Teen Gets the First Ever Double Lung Transplant Due to Vaping Associated Lung Injury

Cigarettes have been repackaged for the 21st century. The new millennial pass-time is vaping, an electronic device that heats a liquefied solution of nicotine or THC that becomes vaporized as it is inhaled. Because they are new, there hasn’t been the same extensive research that over time told us the real toll of cigarettes and the plethora of health issues involved. Vaping is relatively unstudied and has not had enough time to show long term effects. Its premise of safety lies in health experts lack of proving otherwise. However, a mysterious vaping illness has spread in the United States, mostly around high school aged teens. It has caused a disease known as vaping associated lung injury, VALI, that has symptoms that look like pneumonia such as inflammation, nausea, and vomiting.

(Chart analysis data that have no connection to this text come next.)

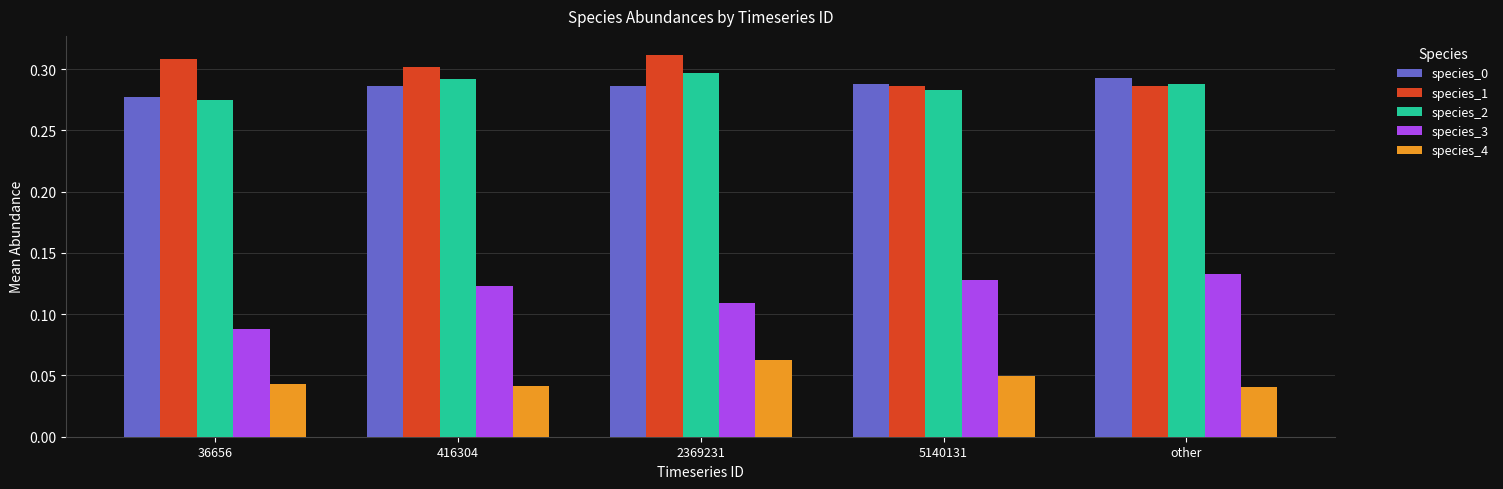

At which category does the chart reach its peak across all series?

2369231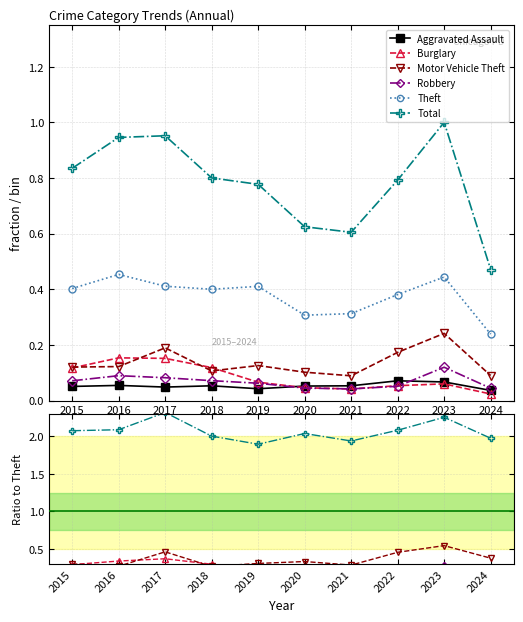

What is the difference between the maximum and minimum values in the Theft series?

0.2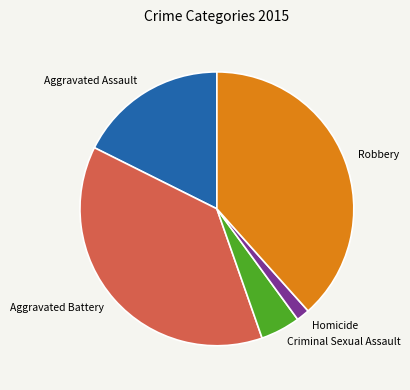

Is it true that Criminal Sexual Assault is 14% of the pie?

False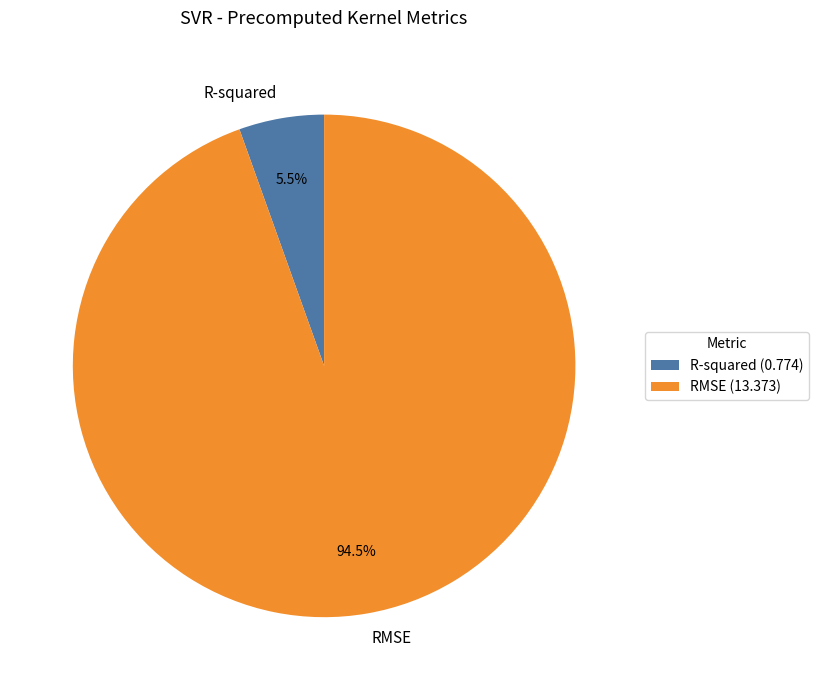

Which has a higher value, R-squared or RMSE?

RMSE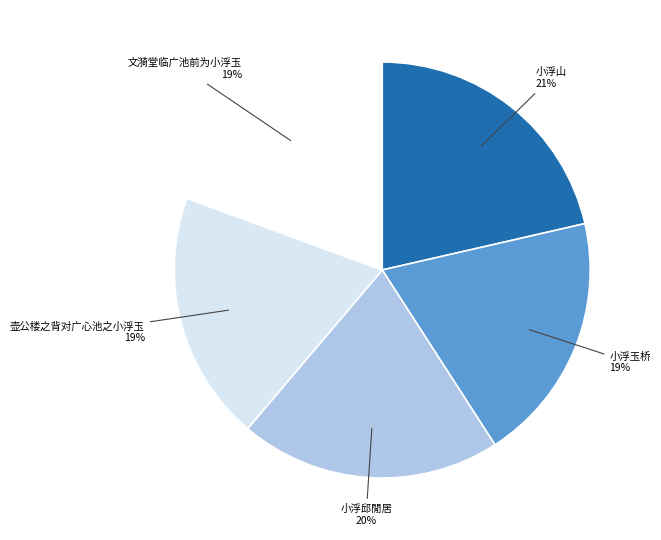

To the nearest percent, what is the difference between the largest and smallest slice percentages?

2%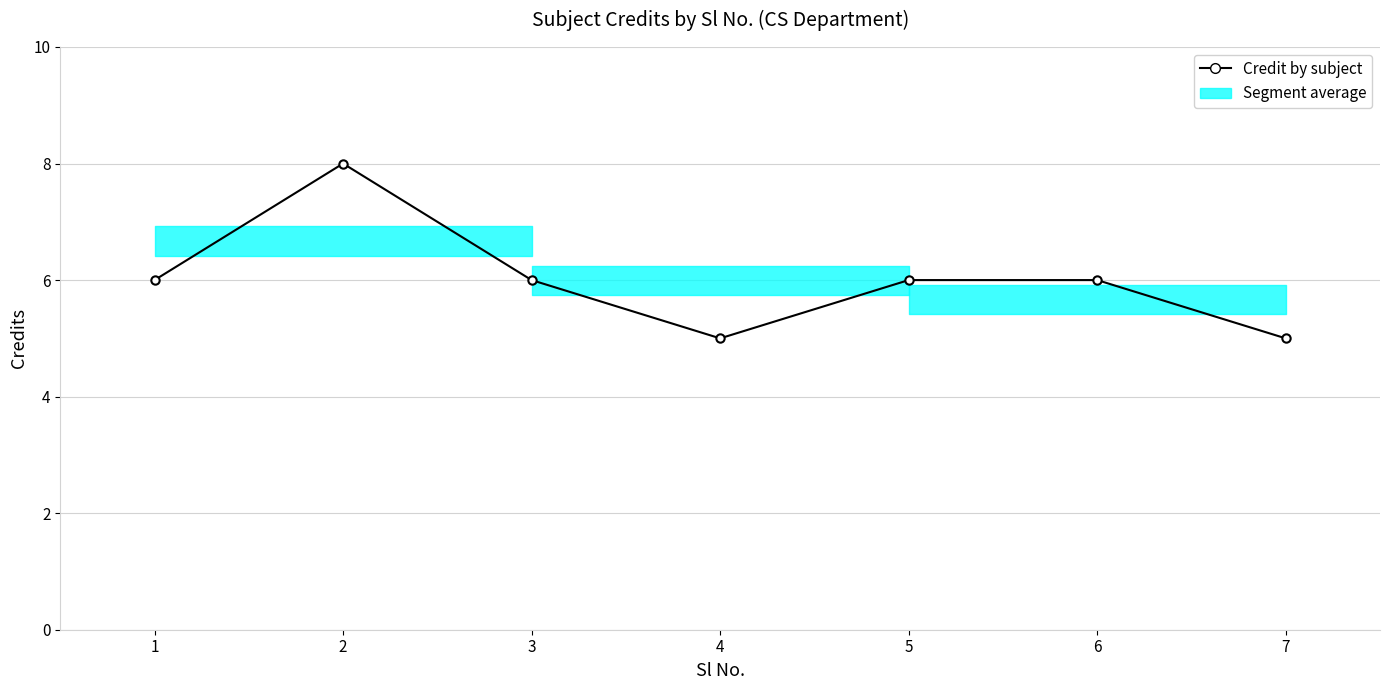

What is the sum of the values at 2 and 7?

13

The Teenager’s Lung Transplant

As originally reported in USA Today, in Detroit, doctors have performed the first double lung transplant due to a vaping injury; the patient was a 17-year-old student. His situation was urgent, moving him to the top of the transplant list. Usually, the only cases at this level are for severe lung damage. He was a high school athlete that was completely healthy to this point. Today, he is making progress to recovery.
The doctors described shock at the situation themselves. Dr. Hassan Nemeh, the surgical director of thoracic organ transplant at the hospital, had this to say:
“What I saw in his lungs is something I never saw before, and I have been doing lung transplants for 20 years.”
The student’s condition progressed quickly. He was admitted into the hospital on the 5th of September and a week later he was on intubation. By the 17th, he was on life support. As he continued to decline in the first few days of October, he was transferred to a more equipped hospital, Henry Ford, and by the 8th, his case was put on the waiting list saved for the most serious cases.

Lung Transplants

Usually the only cases that get the transplants are very advanced, end-stage lung diseases. There was 2,530 transplants in 2018 and there was another 1,422 waiting. About 85% of transplant recipients survive the first year, and half survive the next five. Transplant recipients require a cacophony of medications that prevent the body from rejecting the organs for the rest of their lives.
The patient had lived a normal teenage life: he went to school, was an athlete, passed time with friends, enjoyed sailing, and playing video games, according to the family’s statement. He has now been given a new set of lungs, and has been intubated. While in the hospital, he turned 17.  Now he begins his process of recovery. As vaping becomes more commonplace, we should not forget these cases that tell us the health consequences of vaping are not yet clear, and there are more cases like this one.